» WHAT IS EXPECTED
Range to reproduce from the entries below: the line with "(dashed_line_dash_ratio 12.000000)", the line with "(scaleselection 1)", and every line in between. Give them exactly and give nothing else.

» DATA FOR REVIEW

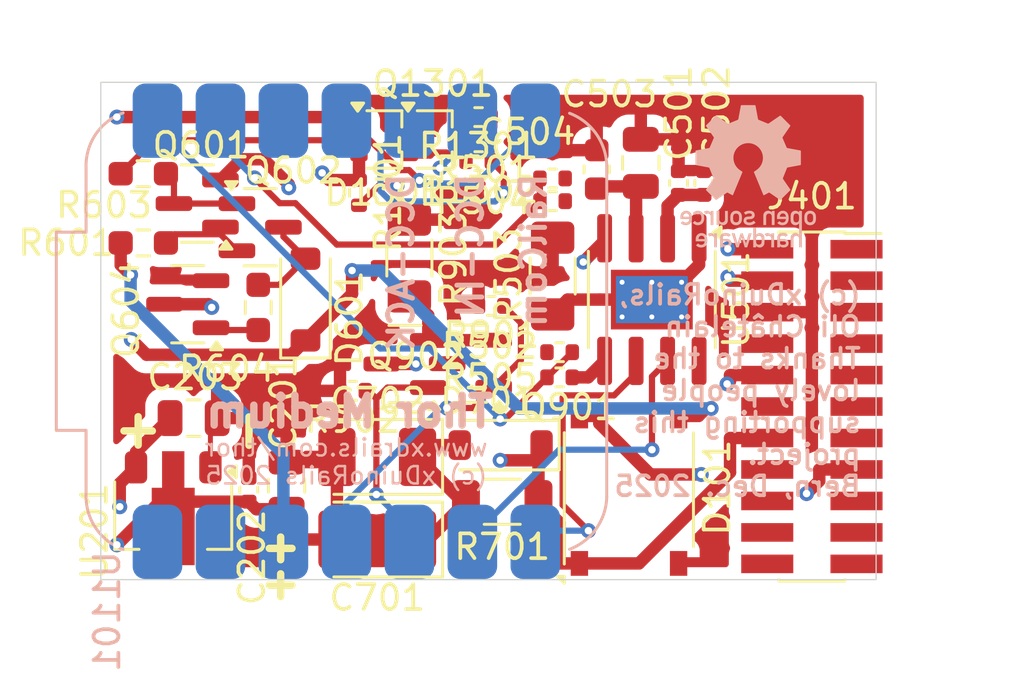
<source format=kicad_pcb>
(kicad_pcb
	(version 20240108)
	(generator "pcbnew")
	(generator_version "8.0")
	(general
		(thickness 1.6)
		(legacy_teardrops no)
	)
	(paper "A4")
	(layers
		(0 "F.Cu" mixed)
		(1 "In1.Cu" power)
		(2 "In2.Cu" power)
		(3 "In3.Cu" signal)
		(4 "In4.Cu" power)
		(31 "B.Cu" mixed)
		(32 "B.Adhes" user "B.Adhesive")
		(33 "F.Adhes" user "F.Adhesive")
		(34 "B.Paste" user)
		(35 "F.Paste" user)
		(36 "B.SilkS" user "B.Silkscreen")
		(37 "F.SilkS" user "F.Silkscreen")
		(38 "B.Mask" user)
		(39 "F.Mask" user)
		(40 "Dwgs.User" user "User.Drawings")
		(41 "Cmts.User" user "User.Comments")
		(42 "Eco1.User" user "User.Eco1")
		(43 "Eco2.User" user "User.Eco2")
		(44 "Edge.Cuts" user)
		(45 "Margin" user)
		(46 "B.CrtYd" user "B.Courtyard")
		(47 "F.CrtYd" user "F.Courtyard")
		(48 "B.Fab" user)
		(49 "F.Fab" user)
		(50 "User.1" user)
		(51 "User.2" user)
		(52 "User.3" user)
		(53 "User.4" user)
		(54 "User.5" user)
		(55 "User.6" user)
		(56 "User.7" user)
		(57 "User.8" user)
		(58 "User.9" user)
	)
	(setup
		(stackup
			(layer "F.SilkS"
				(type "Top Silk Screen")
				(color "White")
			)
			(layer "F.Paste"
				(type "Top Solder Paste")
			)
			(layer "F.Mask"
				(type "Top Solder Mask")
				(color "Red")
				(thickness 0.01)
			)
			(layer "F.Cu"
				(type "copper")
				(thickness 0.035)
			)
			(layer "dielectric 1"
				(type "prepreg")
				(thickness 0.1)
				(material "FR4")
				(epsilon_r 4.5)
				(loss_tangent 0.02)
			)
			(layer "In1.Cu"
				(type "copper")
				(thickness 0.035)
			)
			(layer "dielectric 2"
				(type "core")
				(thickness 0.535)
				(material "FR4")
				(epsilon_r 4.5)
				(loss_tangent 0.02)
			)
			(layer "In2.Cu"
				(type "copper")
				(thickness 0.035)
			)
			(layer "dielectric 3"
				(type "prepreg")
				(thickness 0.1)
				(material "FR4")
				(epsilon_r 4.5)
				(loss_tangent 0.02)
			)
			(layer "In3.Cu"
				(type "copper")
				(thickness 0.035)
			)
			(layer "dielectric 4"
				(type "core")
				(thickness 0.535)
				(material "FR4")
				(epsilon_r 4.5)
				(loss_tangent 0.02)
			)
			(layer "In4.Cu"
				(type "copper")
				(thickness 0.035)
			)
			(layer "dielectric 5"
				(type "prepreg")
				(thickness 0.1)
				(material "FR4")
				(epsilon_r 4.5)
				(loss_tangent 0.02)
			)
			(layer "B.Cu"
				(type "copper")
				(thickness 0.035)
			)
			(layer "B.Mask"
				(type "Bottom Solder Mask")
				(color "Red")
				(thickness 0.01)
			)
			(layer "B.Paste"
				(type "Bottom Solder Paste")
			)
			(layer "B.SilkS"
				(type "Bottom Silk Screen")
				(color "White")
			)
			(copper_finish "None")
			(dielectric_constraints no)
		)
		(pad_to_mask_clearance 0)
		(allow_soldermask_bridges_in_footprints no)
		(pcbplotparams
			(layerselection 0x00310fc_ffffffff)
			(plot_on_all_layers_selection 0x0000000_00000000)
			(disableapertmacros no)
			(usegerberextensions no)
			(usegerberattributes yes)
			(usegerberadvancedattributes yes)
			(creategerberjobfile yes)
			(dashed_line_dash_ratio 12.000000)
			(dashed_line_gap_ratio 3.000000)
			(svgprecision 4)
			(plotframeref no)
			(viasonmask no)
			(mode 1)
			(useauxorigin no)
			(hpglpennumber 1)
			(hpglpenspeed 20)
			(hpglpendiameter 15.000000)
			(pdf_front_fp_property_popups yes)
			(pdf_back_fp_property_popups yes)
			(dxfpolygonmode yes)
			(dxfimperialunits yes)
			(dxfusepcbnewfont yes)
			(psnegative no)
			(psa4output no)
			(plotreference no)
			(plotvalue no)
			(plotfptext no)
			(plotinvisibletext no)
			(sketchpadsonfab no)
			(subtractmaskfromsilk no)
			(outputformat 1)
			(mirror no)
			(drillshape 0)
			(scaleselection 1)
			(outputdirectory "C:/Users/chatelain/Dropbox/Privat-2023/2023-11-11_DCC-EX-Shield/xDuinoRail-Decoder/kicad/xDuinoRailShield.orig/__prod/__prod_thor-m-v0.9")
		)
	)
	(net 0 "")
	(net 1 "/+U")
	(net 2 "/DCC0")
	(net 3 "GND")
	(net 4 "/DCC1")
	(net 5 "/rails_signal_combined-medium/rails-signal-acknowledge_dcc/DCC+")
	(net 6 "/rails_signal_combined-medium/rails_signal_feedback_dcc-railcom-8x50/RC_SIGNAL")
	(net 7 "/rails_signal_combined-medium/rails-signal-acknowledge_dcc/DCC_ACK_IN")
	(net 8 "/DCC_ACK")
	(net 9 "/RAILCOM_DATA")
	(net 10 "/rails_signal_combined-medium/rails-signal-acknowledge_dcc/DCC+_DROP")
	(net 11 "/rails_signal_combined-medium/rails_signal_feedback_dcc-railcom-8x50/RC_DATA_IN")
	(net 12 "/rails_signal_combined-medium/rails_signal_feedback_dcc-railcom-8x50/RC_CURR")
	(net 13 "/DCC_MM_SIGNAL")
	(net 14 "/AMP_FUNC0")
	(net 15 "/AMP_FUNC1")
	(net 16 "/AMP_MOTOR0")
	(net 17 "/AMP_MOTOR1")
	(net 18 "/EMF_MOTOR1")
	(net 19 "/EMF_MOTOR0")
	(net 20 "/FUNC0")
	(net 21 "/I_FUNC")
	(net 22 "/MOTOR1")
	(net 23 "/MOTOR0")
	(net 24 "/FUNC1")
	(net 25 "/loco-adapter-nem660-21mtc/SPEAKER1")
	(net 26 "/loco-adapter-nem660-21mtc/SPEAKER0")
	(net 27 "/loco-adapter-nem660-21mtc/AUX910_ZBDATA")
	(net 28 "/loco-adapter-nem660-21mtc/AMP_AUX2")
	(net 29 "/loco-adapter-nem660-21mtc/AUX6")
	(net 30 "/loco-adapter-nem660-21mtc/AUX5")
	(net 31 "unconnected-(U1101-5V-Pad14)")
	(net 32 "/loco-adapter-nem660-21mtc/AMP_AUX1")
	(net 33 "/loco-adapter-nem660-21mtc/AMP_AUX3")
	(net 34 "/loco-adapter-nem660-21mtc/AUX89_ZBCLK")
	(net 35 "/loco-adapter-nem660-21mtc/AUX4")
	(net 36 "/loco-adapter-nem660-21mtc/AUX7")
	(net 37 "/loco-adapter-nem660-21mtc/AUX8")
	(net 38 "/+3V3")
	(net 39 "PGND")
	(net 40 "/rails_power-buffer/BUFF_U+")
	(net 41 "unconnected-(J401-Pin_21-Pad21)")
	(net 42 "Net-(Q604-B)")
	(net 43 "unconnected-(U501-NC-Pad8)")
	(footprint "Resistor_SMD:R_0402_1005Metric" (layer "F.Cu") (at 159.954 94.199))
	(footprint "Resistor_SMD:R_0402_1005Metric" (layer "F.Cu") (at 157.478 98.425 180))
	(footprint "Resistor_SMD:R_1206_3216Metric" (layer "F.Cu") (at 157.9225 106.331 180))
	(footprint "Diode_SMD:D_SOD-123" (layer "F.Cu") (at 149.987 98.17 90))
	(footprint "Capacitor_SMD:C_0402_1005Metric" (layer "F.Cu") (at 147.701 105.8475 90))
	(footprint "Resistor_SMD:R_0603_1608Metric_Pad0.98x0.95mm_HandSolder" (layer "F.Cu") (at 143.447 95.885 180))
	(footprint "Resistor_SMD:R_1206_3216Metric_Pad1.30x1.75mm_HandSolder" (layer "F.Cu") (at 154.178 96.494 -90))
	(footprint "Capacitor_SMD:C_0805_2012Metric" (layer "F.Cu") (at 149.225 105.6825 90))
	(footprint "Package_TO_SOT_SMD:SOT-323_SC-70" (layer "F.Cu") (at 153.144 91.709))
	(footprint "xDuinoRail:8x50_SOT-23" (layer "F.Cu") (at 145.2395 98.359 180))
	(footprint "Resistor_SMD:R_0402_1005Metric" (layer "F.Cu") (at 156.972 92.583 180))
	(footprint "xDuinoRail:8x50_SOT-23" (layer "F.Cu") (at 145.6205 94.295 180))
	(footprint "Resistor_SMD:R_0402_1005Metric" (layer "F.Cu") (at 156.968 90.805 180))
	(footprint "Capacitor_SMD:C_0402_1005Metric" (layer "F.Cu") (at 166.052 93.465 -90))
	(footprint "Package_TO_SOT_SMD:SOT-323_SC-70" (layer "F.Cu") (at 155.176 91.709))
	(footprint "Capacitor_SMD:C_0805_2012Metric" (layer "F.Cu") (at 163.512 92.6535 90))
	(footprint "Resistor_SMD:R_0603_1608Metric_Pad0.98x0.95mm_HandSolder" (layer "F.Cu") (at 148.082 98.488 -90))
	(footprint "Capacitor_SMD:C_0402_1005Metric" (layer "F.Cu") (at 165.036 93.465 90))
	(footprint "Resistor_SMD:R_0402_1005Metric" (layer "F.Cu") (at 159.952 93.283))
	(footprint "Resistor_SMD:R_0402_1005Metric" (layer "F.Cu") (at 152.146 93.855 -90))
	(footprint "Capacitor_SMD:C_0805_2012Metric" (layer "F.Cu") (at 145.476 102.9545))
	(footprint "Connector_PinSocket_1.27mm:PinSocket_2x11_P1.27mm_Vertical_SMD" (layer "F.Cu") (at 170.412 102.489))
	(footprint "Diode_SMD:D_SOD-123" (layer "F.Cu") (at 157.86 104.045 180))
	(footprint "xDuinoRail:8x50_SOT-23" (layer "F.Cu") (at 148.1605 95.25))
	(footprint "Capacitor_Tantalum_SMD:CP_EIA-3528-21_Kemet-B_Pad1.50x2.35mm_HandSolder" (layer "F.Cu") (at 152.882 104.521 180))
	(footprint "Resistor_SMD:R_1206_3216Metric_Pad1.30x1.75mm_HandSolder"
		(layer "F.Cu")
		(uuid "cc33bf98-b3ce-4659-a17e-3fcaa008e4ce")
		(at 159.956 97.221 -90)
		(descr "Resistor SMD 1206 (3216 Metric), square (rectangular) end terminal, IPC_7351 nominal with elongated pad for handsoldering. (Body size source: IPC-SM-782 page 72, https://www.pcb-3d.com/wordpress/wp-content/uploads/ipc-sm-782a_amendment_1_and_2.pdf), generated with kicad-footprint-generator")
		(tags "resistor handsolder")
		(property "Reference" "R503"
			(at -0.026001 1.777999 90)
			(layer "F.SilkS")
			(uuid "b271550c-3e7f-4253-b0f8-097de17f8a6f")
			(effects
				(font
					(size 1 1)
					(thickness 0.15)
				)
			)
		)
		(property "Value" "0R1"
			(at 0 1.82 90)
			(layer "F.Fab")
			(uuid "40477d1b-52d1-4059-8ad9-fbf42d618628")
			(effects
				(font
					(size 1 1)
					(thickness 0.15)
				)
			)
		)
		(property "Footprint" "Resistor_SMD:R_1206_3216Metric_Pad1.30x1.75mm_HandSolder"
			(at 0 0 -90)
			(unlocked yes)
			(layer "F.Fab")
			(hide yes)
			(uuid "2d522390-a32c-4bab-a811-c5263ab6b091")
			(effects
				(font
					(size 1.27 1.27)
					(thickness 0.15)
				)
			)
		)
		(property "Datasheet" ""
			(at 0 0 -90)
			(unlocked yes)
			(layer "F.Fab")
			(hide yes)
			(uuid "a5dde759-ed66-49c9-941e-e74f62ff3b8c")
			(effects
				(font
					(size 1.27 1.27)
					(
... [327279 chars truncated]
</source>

» SOLUTION TO THE PROBLEM
			(dashed_line_dash_ratio 12.000000)
			(dashed_line_gap_ratio 3.000000)
			(svgprecision 4)
			(plotframeref no)
			(viasonmask no)
			(mode 1)
			(useauxorigin no)
			(hpglpennumber 1)
			(hpglpenspeed 20)
			(hpglpendiameter 15.000000)
			(pdf_front_fp_property_popups yes)
			(pdf_back_fp_property_popups yes)
			(dxfpolygonmode yes)
			(dxfimperialunits yes)
			(dxfusepcbnewfont yes)
			(psnegative no)
			(psa4output no)
			(plotreference no)
			(plotvalue no)
			(plotfptext no)
			(plotinvisibletext no)
			(sketchpadsonfab no)
			(subtractmaskfromsilk no)
			(outputformat 1)
			(mirror no)
			(drillshape 0)
			(scaleselection 1)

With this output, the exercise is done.